Purpose: The authors' purpose is to provide a clinical resource for nurse practitioners that is current, useful, and patient-focused. The authors have met their objectives. Although there are other similar books in print, the format of this book and the topics covered make it particularly useful for active clinicians.
Audience: This book is written for all nurse practitioners, from the novice to the experienced. At the beginning of each chapter, there is a review of physical assessment techniques of the system that follows. Some readers may find this helpful, while others may deem the review unnecessary. The book has several authors, all of whom are expert clinicians and well credentialed.

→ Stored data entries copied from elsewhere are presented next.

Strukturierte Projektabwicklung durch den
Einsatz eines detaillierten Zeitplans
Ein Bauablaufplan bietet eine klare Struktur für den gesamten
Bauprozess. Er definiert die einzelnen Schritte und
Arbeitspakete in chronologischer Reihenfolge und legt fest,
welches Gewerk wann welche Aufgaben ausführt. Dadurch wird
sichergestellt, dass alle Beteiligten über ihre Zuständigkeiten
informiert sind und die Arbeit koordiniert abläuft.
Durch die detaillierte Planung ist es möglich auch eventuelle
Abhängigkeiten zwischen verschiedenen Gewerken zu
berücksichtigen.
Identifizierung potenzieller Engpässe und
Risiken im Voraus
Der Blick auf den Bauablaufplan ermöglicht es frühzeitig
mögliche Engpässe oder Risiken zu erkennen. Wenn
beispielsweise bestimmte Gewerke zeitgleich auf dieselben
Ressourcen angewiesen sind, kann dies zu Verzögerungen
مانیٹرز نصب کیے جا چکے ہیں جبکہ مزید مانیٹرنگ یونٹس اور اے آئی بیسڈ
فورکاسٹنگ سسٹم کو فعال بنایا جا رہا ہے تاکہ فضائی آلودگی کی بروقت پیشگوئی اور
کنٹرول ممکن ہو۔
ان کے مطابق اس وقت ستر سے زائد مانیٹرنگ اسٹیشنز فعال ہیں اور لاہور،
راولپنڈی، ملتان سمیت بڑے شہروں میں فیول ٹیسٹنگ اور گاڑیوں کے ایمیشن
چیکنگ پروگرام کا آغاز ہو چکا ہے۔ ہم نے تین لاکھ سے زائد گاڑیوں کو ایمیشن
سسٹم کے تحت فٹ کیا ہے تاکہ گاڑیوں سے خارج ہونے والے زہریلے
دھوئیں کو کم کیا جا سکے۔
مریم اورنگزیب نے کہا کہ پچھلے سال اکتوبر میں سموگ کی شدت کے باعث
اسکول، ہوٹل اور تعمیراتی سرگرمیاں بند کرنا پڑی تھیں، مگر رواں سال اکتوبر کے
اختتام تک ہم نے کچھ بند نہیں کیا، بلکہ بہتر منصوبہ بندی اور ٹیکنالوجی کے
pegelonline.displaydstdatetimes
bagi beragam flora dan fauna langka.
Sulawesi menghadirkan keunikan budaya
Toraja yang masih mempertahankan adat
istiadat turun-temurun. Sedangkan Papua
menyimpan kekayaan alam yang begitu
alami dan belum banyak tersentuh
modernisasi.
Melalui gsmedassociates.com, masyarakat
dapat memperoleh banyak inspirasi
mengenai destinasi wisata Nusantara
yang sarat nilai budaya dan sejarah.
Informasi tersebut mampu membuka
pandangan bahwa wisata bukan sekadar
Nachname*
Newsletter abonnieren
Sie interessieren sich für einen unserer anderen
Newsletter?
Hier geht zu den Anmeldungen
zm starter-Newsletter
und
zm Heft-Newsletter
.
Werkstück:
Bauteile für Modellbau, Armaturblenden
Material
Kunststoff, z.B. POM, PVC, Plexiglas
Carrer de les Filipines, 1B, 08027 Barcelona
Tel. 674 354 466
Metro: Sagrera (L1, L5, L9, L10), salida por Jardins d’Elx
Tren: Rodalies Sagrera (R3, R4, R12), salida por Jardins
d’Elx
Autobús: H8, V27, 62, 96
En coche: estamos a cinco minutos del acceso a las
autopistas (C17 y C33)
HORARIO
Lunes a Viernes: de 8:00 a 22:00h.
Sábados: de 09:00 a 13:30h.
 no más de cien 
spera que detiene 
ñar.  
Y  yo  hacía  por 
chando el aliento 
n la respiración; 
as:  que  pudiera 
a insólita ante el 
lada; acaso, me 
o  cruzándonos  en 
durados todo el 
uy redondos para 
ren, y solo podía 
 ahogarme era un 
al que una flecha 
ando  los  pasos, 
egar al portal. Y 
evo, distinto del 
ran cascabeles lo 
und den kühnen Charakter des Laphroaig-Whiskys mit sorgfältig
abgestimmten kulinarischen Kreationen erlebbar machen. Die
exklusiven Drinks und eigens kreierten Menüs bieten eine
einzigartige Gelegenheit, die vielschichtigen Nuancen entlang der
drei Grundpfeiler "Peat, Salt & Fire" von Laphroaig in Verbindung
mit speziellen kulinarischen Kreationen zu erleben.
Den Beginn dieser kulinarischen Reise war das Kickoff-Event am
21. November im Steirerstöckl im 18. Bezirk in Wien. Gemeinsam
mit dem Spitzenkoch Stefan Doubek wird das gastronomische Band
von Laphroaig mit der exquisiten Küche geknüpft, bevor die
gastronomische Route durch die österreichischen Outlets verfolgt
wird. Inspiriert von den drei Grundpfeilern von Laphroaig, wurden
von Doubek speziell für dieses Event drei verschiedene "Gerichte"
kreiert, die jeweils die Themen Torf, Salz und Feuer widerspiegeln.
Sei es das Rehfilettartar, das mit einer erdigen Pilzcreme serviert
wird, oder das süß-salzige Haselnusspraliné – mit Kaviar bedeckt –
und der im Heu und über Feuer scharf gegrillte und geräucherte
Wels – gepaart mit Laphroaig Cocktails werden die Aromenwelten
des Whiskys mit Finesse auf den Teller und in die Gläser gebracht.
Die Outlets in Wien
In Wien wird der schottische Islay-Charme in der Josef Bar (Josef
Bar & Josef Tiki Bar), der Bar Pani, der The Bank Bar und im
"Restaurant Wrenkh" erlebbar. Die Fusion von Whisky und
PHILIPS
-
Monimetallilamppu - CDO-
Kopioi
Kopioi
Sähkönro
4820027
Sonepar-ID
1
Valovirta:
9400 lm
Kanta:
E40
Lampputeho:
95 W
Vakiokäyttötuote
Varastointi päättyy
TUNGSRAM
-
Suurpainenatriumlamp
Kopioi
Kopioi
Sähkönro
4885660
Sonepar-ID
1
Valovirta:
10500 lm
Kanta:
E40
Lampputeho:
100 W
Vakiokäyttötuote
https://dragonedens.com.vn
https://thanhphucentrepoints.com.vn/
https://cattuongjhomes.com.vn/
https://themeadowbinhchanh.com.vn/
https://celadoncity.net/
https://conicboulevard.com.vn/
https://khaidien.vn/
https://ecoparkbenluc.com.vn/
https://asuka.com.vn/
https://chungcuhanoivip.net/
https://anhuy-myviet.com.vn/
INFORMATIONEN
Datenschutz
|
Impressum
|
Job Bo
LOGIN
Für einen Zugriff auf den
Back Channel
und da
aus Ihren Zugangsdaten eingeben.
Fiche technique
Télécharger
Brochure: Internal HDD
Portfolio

Features: The book covers a wide range of illnesses in children and adults, taking a systems approach. Within each system, most common diseases and conditions are covered. The illustrations are clear and instructive, and can be used for patient teaching. Boxed sections are helpful in organizing some material, such as HIV laboratory tests and specimen collection procedures. The bulletted format for differential diagnosis, medications, teaching, and complications enhance the usefulness of the book as an easy-to-use reference in the clinical arena. There are a few shortcomings. First, there is little mention of any complementary or alternative therapies, which is problematic in view of Americans' current widespread and growing use of these. Also, it was confusing to have asthma appear briefly in the respiratory section, and then be covered more completely in the immune disorders section. Finally, the book does a fine job of concisely presenting a large number of conditions in a cursory way, making it a good clinical tool. For more depth in any given topic, however, clinicians must consult other more substantive textbooks.
Assessment: This is a useful reference for a nurse practitioner to keep handy at the clinical site. The illustrations can be used in patient teaching, and all pertinent information about a host of common conditions can be found. There are other similarly-styled books in various specialties, such as pediatrics or women's health. This book, however, covers most patient groups, so it would be helpful in family practice or a general emergency room or urgent care center.